We are pleased to learn that Dr. Cooper agrees with the concept that surface electromyography (SEMG) is not useful for the diagnosis of temporomandibular disorders (TMDs). The information we acquired from other clinicians suggested that there is a strong belief that SEMG is diagnostic and, therefore, we wanted to discuss this aspect in our review article.
Dr. Cooper feels that the benefit of SEMG is as a measurement device for treatment. Dr. Cooper suggests that SEMG can monitor the muscle and be used to measure the success of treatment. Perhaps there is some truth to this premise, but at this time we feel the data are not convincing, as was reflected in our review of the literature.
In order for SEMG to be useful in monitoring treatment effects, we must overcome many of the variables encountered when collecting the data. Certainly, when one reevaluates the same patient over time, the variables of age, sex, skeletal morphology and skin thickness are relatively controlled. However, when a single patient is evaluated over time, the variables of electrode placement, cross talk, the presence of existing pain, psychological factors and facial expression are all potential sources of error. Future studies need to be directed toward determining how these variables can be controlled so that collected data are reliable and consistent.
Even if one assumes that subsequent recordings of the same patient are accurate, the real question is how do the data help us with treatment? If increased pain is related directly to increased SEMG activity, then, as the patient experiences less pain, the SEMG will decrease. We believe this is the point that Dr. Cooper is making. However, any source of pain (ear, tooth, neck) has been shown to influence SEMG. Therefore, the decrease in SEMG may not be related to the TMD symptoms.
This inherent problem in the use of SEMG may then lead to unnecessary or inappropriate treatment, to the physical and economic detriment of the patient. Should we then use SEMG to determine the success of an endodontic procedure as the pain is resolved?
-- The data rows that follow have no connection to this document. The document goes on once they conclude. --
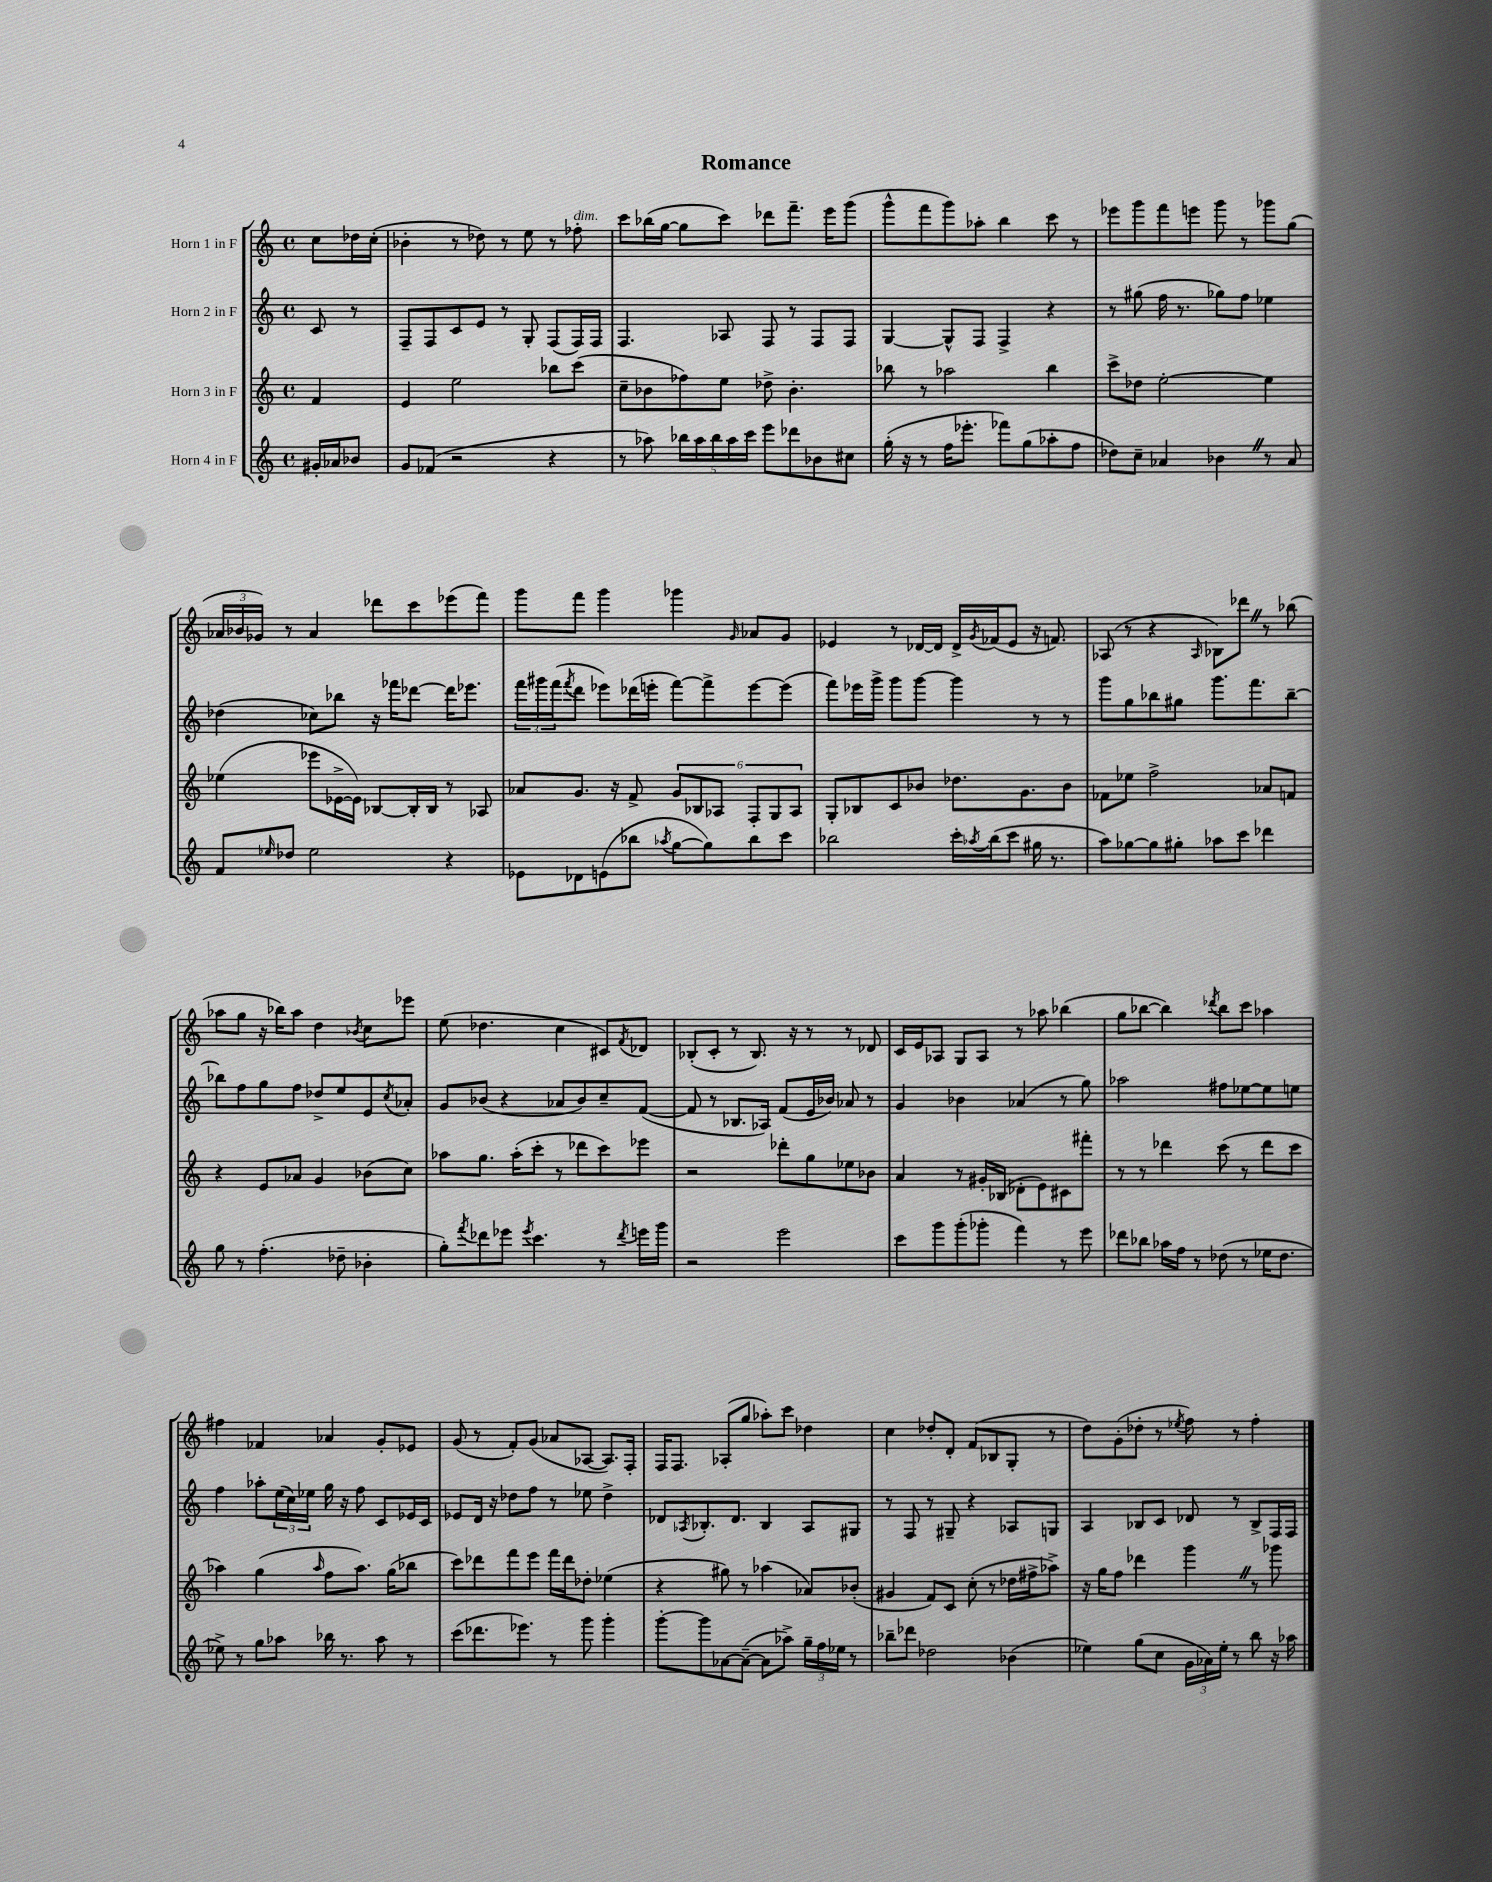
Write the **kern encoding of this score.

**kern	**kern	**kern	**kern
*staff4	*staff3	*staff2	*staff1
*clefG2	*clefG2	*clefG2	*clefG2
*k[]	*k[]	*k[]	*k[]
*M4/4	*M4/4	*M4/4	*M4/4
*met(c)	*met(c)	*met(c)	*met(c)
16g#'	4f	8c	8cc
16a-	.	.	.
8b-	.	8r	16dd-
.	.	.	(16cc'
=	=	=	=
8g	4e	8F~	4b-'
(8f-	.	8F	.
2r	2ee	8c	8r
.	.	8e	8dd-)
.	.	8r	8r
.	.	8G'	8ee
4r	8bb-	(8F	8r
.	(8ccc	16F)	8ff-'
.	.	16F	.
=	=	=	=
8r	8cc~	4.F	8ccc
8aa-)	8b-	.	(16bb-
.	.	.	[16gg
20bb-	8ff-)	.	8gg]
20aa-	.	.	.
20bb-	.	.	.
.	8ee	8A-	8ccc)
20aa-	.	.	.
20ccc	.	.	.
8eee	8dd-^	8F	8ddd-
8ddd-	4.b-'	8r	8.fff~
8b-	.	8F	.
.	.	.	16eee
8cc#	.	8F	(8ggg
=	=	=	=
(16gg'	8bb-	[4G	8ggg^^
16r	.	.	.
8r	8r	.	8fff
16ff	2aa-	8G^^]	8ggg)
8.eee-'	.	.	.
.	.	8F	8aa-'
8fff-)	.	4F^	4bb
(8gg	.	.	.
8aa-'	4bb-	4r	8ccc
8ff	.	.	8r
=	=	=	=
8dd-)	8ccc^	8r	8eee-
8cc~	8dd-	(8gg#	8ggg
4a-	[2ee'	16ff	8fff
.	.	8.r	.
.	.	.	8eee
4b-	.	8gg-)	8ggg
.	.	8ff	8r
8r	4ee]	4ee-	8ggg-
8a-	.	.	(8gg
=	=	=	=
8f	(4ee-	(4dd-	24a-
.	.	.	24b-
.	.	.	24g-)
16qqee-	.	.	.
8dd-	.	.	8r
2ee-	8eee-	8cc-)	4a-
.	[16e-^	8bb-	.
.	16e-])	.	.
.	[8B-	16r	8ddd-
.	.	16fff-	.
.	16B-']	[8ddd-	8ccc
.	16B-	.	.
4r	8r	16ddd-]	(8eee-
.	.	8.eee-	.
.	8A-	.	8fff)
=	=	=	=
8e-	8a-	24fff	8ggg
.	.	24ggg#	.
.	.	(24fff	.
.	.	8qfff	.
8d-	8.g	8ddd	8fff
(8e	.	8eee-)	4ggg
.	16r	.	.
8bb-	8f^	(16ddd-	.
.	.	16eee'	.
8qaa-	.	.	.
[8gg	12g	[8fff)	4ggg-
.	12B-	.	.
8gg])	.	8fff^]	.
.	12A-	.	.
.	.	.	16qqg
8bb-	12F'	[8eee	8a-
.	12G	.	.
8ccc	.	(8eee]	8g
.	12A-	.	.
=	=	=	=
2bb-	8G'	8fff)	4e-
.	8B-	16eee-	.
.	.	16ggg^	.
.	8c	8ggg	8r
.	8b-	[8ggg	[16d-
.	.	.	16d-]
16ccc'	8.dd-	4ggg]	16d-^
8qaa-	.	.	8qg
(16bb-	.	.	(16f-
8ccc	.	.	8e-
.	8.g	.	.
16gg#	.	8r	16r
8.r	.	.	8.f)
.	8b-	8r	.
=	=	=	=
8aa)	8f-	8ggg	(8A-
[8gg-	8ee-	8gg	8r
8gg-]	2ff^	8bb-	4r
8gg#'	.	8gg#	.
.	.	.	16qqA-
8aa-	.	8.ggg	8B-)
8ccc	.	.	8ddd-
.	.	8.fff	.
4ddd-	8a-	.	8r
.	8f	[8bb-~	(8bb-
=	=	=	=
8gg	4r	8bb-]	8aa-
8r	.	8ff	8gg
(4.ff'	8e	8gg	16r
.	.	.	16bb-)
.	8a-	8ff	8aa-
.	4g	8dd-^	4dd
8dd-~	.	8ee	.
.	.	.	8qb-
4b-'	(8b-	8e	8cc
.	.	8qcc	.
.	8cc)	8a-'	8eee-
=	=	=	=
8gg')	8aa-	8g	(8ee
8qfff	.	.	.
8ddd-	8.gg	(8b-	4.dd-
8eee-	.	4r	.
.	(16aa-'	.	.
8qeee-	.	.	.
4.ccc	8ccc'	.	.
.	8r	8a-	4cc
.	8ddd-	8b-)	.
8r	8ccc)	8cc~	8c#)
8qddd-	.	.	8qf
16eee	8eee-	([8f	8d-
16ggg	.	.	.
=	=	=	=
2r	2r	8f]	(8B-'
.	.	8r	8c'
.	.	8.B-	8r
.	.	.	8.B-)
.	.	16A-)	.
2eee	8ddd-'	(8f	.
.	.	.	16r
.	8gg	16e	8r
.	.	16b-)	.
.	8ee-	8a-	8r
.	8b-	8r	8d-
=	=	=	=
8ccc	4a	4g	16c
.	.	.	16e
8ggg	.	.	8A-
(8ggg'	8r	4b-	8G
8ggg-'	16g#'	.	8A-
.	(16B-	.	.
4fff)	8d-'	(4a-	8r
.	8e)	.	8aa-
8r	8c#	8r	(4bb-
8eee	8fff#'	8gg)	.
=	=	=	=
8ddd-	8r	2aa-	8gg
8bb-	8r	.	[8bb-
16aa-	4ddd-	.	4bb-])
16ff	.	.	.
8r	.	.	.
.	.	.	8qddd-
(8dd-	(8ccc	8ff#	8bb-
8r	8r	[8ee-	8ccc
16ee-	8ddd-	8ee-]	4aa-
8.dd-	.	.	.
.	8ccc	8ee	.
=	=	=	=
8ee-^)	4aa-)	4ff	4ff#
8r	.	.	.
8gg	(4gg	8aa-'	4f-
8aa-	.	(24ee	.
.	.	24cc)	.
.	.	24ee-	.
.	16qqaa-	.	.
16bb-	8ff	16gg	4a-
8.r	.	16r	.
.	8.aa-)	8ff	.
8aa-	.	8c	8g'
.	(16gg	.	.
8r	8bb-	16e-	8e-
.	.	16c	.
=	=	=	=
(8ccc	8ccc)	8e-	(8g
8.ddd-	8ddd-	16d	8r
.	.	16r	.
.	8fff	8dd-	8f')
8.eee-)	.	.	.
.	8eee	8ff	(8g
8r	16fff	8r	8a-
.	16ddd-	.	.
8ggg	8dd-'	8ee-	[8A-
4ggg'	(4ee-	4dd-^	8.A-])
.	.	.	16F'
=	=	=	=
[8ggg'	4r	8d-	16F
.	.	.	8.F
.	.	8qA-	.
8ggg]	.	8.B-'	.
[8a-	8gg#)	.	(8A-'
.	.	8.d-	.
(8a-~_	8r	.	8gg
8a-]	(4aa-	4B-	8aa-')
8aa-^)	.	.	8ccc
24gg~	8a-)	8A-	4dd-
24ff	.	.	.
24ee-	.	.	.
8r	(8b-'	8G#	.
=	=	=	=
8bb-~	4g#	8r	4cc
8ddd-	.	8F	.
2dd-	8f)	8r	8dd-'
.	8c	8G#~	8d'
.	(8cc'	4r	(8f
.	8r	.	8B-
(4b-	16dd-	8A-	8G'
.	16ff#^	.	.
.	8aa-^)	8G	8r
=	=	=	=
4ee-)	16r	4A	8dd)
.	16gg	.	.
.	8ff	.	(8g'
(8gg	4ddd-	8B-	8dd-'
8cc	.	8c	8r
.	.	.	8qee-
24g	4ggg	8d-	8ff)
24a-)	.	.	.
24ee-'	.	.	.
8r	.	8r	8r
8bb	8r	8B-^	4ff'
16r	8ggg-	16F	.
16aa-	.	16F	.
==	==	==	==
*-	*-	*-	*-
Still, let us remember that many studies have demonstrated that muscle pain complaints are not necessarily related to increased SEMG recordings. In these patients, SEMG would not be a valuable measuring tool of treatment success. In fact, if the pain was resolving without change in the SEMG, would that suggest treatment failure?
The fact that this review article reports some of the same conclusions as previous reviews is not the fault of the authors; it is a reflection of the additional data collected since the previous reviews. Our review article is a cry for more evidence-based studies that will help us determine the usefulness of SEMG.
This review is not aimed at any clinician. Its purpose is only to reveal the present evidence so that clinicians can better understand the advantages and disadvantages of SEMG. The ultimate goal of a review article is to establish the parameters that will lead to better care for our patients.